Ce qui suit, l'essentiel du contenu de la rencontre:
"Permettez-moi de vous relater ma rencontre bouleversante avec la littérature de Assia Djebar que je compare à la rencontre avec un maître.
C’était par le plus grand des hasards, avec la lecture du roman « Loin de Médine ». Jusque là, je ne connaissais point l’auteur alors que j’avais effectué toute ma scolarité en Algérie. Je vivais depuis deux années en France pour effectuer mes études de psychologie. Alger qui fut ma ville natale devenait alors ma ville de vacances. Durant un été algérois très chaud, en 1994, et lors de ma promenade dans une librairie, je suis frappée par le titre écrit sur une couverture blanche. En réalité, ma découverte du roman doit être replacée dans un contexte politique algérien très douloureux de la décennie noire.
Tout en lisant, je ne cessais de m’étonner de l’extraordinaire de ce roman. Car j’ai été particulièrement surprise par l'audace de la plume qui touchait au sacré avec art et délicatesse et le faisait revivre sous une forme romanesque, dans la langue française.
Or, malgré cette forte impression, un sentiment étrange m’empêchait de lire les autres romans en particulier Les femmes d’Alger dans leur appartement que j’avais aussitôt acheté. Pourtant, je savais que le jour viendra…
Bien après, sept ans plus tard, en lisant Vaste est la prison, j’ai compris après-coup ce sentiment étrange. Comme Jean-Paul Sartre l’avait souligné, l'œuvre n'existe qu'au niveau exact de notre capacité en tant que lecteurs.
Dès les premières pages, le roman m’avait causé un tel choc que mon rapport à la lecture s’en est trouvé définitivement bouleversé, en particulier avec le premier chapitre. Car ce qui m’avait particulièrement touché c’était le mot l’eedou qui est venu bousculer toute ma mémoire féminine. Ce mot que j’avais entendu par l’entourage féminin pendant mon enfance et adolescence, m’avait écorché l’oreille mais sans jamais avoir eu la possibilité d’interroger ce discours.

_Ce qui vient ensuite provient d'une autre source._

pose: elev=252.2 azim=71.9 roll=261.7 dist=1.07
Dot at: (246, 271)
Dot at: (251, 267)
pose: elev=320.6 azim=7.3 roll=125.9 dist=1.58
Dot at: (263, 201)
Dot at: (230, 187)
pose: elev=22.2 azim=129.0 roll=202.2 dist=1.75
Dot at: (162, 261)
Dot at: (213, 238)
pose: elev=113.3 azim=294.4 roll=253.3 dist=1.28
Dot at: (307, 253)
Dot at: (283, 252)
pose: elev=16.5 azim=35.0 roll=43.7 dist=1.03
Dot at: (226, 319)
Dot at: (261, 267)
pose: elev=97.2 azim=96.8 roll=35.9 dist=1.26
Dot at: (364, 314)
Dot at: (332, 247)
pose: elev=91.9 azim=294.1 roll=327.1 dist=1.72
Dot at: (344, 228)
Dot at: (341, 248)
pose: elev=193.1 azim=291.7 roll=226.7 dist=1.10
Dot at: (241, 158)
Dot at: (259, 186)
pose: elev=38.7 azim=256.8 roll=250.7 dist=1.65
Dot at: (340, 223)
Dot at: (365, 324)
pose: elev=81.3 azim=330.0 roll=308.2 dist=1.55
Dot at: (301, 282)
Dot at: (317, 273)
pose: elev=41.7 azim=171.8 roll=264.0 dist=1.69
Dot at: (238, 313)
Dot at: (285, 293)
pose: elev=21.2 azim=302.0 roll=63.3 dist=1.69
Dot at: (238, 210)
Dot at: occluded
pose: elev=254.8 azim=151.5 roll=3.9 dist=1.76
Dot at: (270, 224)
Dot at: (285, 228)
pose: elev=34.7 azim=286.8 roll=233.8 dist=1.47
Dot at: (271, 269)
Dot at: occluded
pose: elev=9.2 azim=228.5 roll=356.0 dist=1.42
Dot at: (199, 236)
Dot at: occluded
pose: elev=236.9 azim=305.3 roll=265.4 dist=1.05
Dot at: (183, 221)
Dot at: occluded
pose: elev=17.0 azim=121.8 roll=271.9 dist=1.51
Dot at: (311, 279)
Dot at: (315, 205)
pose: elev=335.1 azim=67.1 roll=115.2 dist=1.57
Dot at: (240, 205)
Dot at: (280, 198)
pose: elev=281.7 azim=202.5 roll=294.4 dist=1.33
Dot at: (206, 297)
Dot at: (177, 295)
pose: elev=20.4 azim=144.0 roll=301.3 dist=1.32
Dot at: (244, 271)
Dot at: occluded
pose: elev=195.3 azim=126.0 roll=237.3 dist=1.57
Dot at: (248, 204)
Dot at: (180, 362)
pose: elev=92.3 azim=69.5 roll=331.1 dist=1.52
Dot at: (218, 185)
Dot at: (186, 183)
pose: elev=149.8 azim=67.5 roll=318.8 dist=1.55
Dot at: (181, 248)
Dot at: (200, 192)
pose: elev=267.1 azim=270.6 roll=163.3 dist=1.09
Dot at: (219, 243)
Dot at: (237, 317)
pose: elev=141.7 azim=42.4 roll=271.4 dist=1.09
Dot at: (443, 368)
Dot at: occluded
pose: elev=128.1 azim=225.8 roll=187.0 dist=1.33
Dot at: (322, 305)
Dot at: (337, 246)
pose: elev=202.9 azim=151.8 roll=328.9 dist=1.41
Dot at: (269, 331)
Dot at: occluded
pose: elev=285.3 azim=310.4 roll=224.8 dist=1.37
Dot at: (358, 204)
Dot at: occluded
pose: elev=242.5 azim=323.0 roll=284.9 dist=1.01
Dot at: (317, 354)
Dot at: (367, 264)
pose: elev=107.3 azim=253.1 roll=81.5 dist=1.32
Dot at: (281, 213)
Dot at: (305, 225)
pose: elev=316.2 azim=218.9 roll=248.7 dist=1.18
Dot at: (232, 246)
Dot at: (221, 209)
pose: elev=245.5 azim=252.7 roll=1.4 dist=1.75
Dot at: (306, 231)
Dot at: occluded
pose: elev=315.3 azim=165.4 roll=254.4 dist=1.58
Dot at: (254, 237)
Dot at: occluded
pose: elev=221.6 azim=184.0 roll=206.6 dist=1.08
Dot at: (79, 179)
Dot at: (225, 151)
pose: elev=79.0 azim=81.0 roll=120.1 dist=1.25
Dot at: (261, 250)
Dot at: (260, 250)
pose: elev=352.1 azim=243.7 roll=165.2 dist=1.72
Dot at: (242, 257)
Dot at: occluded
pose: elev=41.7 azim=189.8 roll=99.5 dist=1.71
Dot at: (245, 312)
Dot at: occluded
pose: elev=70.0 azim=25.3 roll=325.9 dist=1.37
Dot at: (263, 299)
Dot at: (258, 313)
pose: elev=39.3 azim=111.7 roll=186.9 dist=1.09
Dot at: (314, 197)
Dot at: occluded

Mais je voudrai dire ceci, malgré ma passion pour l’œuvre de Assia Djebar, il ne m’est jamais aisé de lire ses écrits. Ma lecture est toujours précédée par une période d’attente et de préparation psychologique.
Car Assia Djebar est un écrivain qui s'expose et expose en permanence le lecteur au risque d'un séisme intérieur. Elle convoque les absents, rend actif le passif, le passé renaît au présent, l'invisible devient visible, le non-dit se dit et l’ordinaire devient extraordinaire.
En somme son écriture est un travail continu de transformation, toujours à fleur de peau tant qu’elle écrit si près du corps. Elle peint la douleur avec toute la palette de nuance car elle écrit sur le fond de nombreuses blessures :
La première est liée au fait d’être née femme dans une société patriarcale, qui tend à immobiliser son corps et fait taire sa voix (voie).
La seconde blessure est liée à l’histoire coloniale, histoire encore douloureuse de part et d’autres de la Méditerranée.
La troisième blessure a pour origine le fait d’écrire dans la langue française qui fut d’abord langue de l’ennemi pour devenir grâce à un travail important sur la langue, une langue de liberté.
Et la quatrième blessure est liée à son histoire propre qui traverse tout au long son parcours d’écriture, souvent avançant côte à côte avec l’histoire nationale de l’Algérie.
Je voudrai dire ceci, l’œuvre de Assia Djebar m’a permis de lire l’histoire coloniale que je ne pouvais pas approcher et me réconcilier aussi avec la langue française que j’affectionne pourtant car j’ai toujours entendu en même temps que l’arabe.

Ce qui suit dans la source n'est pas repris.